DE MATOS, FILIPE JOSÉ; GHISONI, KARINA; PORTINHO, DANIELE; PREDIGER, RUI DANIEL; WALZ, ROGER; RAFACHO, ALEX; LATINI, ALEXANDRA; REMOR, ALINE PERTILE; GLASER, VIVIANE; DA LUZ SCHEFFER, DÉBORA; DE SOUZA, ANA PAULA; TORRES, ALICIA I.; RONSONI, MARCELO FERNANDO; AGUIAR, ADERBAL SILVA; DA SILVA, RODRIGO AUGUSTO; DE PAULA MARTINS, ROBERTA; ANDIA, DENISE CARLETO; DE OLIVEIRA, PAULO ALEXANDRE; LINHARES, ROSE MARIE MUELLER; HOHL, ALEXANDRE; DE PAUL, ANA LUCIA

MOLECULAR NEUROBIOLOGY

HUMANA PRESS INC

Año: 2019 vol. 56 p. 1539 - 1557

0893-7648

Chronic metabolic alterations may represent a risk factor for the development of cognitive impairment, dementia, or neurodegenerative diseases. Hyperglycemia and obesity are known to imprint epigenetic markers that compromise the proper expression of cell survival genes. Here, we showed that chronic hyperglycemia (60 days) induced by a single intraperitoneal injection of streptozotocin compromised cognition by reducing hippocampal ERK signaling and by inducing neurotoxicity in rats.

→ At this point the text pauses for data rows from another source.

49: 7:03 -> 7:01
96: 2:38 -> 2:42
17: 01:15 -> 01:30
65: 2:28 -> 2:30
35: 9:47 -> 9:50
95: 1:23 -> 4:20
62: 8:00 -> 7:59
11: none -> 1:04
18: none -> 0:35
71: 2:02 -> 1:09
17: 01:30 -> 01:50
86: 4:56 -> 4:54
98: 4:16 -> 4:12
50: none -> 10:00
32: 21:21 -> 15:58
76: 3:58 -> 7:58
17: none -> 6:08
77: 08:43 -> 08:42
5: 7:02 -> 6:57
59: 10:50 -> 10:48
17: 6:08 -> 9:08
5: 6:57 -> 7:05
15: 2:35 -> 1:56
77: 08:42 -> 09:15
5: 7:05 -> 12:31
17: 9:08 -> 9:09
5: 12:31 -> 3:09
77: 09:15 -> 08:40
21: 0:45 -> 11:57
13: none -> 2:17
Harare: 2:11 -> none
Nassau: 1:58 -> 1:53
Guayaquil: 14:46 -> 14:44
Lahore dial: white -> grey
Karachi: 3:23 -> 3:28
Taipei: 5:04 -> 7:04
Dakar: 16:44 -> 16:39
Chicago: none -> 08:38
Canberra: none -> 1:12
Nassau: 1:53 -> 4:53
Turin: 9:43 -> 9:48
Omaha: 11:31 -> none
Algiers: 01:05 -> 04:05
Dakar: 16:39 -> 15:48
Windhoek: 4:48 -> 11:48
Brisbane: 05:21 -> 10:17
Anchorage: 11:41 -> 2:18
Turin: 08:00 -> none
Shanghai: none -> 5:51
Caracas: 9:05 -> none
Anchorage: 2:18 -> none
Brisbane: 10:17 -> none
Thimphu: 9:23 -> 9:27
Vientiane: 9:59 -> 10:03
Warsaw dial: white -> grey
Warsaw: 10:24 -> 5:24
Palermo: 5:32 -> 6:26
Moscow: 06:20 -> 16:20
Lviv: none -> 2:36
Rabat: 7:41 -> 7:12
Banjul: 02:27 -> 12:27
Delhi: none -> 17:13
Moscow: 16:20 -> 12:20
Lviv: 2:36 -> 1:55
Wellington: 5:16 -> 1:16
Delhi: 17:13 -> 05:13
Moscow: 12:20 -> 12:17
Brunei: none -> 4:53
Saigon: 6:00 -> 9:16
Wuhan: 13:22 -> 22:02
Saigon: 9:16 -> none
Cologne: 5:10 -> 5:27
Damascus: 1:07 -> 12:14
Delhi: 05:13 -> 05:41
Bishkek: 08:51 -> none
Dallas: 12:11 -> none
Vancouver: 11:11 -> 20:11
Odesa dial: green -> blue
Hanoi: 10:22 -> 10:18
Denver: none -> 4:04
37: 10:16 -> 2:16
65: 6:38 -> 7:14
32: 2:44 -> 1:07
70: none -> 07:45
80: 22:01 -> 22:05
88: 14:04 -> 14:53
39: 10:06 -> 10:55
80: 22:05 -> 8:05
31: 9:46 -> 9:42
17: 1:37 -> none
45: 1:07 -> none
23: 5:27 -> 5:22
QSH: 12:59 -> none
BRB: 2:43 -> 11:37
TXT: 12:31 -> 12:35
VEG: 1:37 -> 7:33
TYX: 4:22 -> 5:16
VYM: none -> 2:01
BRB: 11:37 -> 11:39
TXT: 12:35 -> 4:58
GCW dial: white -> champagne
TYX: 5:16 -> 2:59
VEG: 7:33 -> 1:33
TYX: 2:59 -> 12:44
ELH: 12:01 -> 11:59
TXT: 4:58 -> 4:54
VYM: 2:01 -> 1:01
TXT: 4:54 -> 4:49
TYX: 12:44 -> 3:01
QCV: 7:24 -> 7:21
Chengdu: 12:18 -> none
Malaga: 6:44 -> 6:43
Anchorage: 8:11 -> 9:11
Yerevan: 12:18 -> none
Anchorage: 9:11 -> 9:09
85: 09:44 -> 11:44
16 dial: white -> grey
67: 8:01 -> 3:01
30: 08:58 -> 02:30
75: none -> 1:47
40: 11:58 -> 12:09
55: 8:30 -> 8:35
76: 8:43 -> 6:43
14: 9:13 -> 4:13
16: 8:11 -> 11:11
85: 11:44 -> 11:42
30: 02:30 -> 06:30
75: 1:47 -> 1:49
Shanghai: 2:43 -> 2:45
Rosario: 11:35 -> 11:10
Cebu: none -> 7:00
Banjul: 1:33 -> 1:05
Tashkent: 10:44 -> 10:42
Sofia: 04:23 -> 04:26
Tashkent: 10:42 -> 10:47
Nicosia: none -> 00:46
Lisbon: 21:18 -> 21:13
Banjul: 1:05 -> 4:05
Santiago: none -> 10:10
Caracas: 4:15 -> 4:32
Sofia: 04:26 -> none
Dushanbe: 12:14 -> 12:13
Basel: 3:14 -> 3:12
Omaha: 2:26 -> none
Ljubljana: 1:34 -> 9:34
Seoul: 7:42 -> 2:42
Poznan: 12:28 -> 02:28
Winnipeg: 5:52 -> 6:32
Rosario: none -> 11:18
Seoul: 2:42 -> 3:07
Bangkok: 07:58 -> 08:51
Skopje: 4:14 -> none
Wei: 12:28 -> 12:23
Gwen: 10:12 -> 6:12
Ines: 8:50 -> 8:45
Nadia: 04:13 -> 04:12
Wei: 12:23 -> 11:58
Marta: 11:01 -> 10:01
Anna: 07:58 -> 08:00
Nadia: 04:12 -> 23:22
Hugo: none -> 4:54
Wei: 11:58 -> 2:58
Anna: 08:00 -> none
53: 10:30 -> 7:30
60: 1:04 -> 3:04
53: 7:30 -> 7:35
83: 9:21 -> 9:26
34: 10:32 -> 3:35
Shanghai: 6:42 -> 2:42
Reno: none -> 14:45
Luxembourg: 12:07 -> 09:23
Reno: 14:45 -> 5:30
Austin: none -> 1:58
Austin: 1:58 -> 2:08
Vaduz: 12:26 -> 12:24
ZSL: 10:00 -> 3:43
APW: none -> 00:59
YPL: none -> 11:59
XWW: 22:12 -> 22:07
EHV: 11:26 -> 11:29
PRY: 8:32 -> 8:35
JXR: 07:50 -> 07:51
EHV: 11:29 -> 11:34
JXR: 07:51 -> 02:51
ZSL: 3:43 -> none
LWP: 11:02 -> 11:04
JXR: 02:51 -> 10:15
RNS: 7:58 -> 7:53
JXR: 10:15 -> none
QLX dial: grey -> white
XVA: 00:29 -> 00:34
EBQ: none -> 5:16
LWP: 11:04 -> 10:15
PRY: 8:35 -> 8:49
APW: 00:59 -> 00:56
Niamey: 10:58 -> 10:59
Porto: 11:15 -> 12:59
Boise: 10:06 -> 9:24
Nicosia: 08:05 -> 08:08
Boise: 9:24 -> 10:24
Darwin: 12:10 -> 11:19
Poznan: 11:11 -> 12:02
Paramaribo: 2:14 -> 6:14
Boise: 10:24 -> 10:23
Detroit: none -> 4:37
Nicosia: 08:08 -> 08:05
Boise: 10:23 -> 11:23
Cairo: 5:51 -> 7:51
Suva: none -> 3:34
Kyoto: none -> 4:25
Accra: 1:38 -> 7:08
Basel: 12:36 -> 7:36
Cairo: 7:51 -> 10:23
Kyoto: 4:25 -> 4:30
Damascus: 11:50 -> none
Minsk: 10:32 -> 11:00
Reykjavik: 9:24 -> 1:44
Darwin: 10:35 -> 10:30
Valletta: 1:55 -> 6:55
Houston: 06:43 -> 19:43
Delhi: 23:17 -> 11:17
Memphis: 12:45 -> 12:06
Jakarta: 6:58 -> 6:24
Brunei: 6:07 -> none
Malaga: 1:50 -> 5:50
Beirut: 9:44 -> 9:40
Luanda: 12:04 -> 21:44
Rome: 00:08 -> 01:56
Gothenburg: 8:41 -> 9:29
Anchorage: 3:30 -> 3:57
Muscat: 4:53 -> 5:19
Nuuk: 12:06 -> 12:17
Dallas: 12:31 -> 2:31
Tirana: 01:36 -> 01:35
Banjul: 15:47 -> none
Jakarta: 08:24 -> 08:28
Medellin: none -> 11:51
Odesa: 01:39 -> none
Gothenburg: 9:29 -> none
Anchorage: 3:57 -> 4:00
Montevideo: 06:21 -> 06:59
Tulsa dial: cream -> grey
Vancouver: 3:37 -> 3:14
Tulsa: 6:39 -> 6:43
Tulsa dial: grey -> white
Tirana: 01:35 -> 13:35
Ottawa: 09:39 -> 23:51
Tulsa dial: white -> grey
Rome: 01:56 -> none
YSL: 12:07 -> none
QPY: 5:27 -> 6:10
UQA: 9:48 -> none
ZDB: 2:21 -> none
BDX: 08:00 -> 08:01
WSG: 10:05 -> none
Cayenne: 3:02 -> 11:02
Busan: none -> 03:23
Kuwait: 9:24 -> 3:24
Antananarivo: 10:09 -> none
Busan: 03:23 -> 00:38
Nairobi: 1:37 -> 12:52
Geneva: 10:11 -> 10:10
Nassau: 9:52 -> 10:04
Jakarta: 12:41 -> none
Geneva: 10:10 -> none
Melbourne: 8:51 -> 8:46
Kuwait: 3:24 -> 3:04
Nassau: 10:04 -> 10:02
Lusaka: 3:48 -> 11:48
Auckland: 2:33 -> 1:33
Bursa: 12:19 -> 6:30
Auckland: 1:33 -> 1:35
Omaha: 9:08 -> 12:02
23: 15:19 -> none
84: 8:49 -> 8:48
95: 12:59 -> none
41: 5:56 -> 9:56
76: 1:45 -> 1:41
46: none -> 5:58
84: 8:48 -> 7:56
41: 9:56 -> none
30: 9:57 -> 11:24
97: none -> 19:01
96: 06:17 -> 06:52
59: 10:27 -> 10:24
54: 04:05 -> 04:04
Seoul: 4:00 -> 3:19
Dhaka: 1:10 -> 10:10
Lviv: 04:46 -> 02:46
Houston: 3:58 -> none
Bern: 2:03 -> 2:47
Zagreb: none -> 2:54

The mechanisms appear to be linked to reduced active DNA demethylation and diminished expression of the neuroprotective transcription factor REST. The impact of the relationship between adiposity and DNA hypermethylation on REST expression was also demonstrated in peripheral blood mononuclear cells in obese children with reduced levels of blood ascorbate. The reversible nature of epigenetic modifications and the cognitive impairment reported in obese children, adolescents, and adults suggest that the correction of the anthropometry and the peripheral metabolic alterations would protect brain homeostasis and reduce the risk of developing neurodegenerative diseases.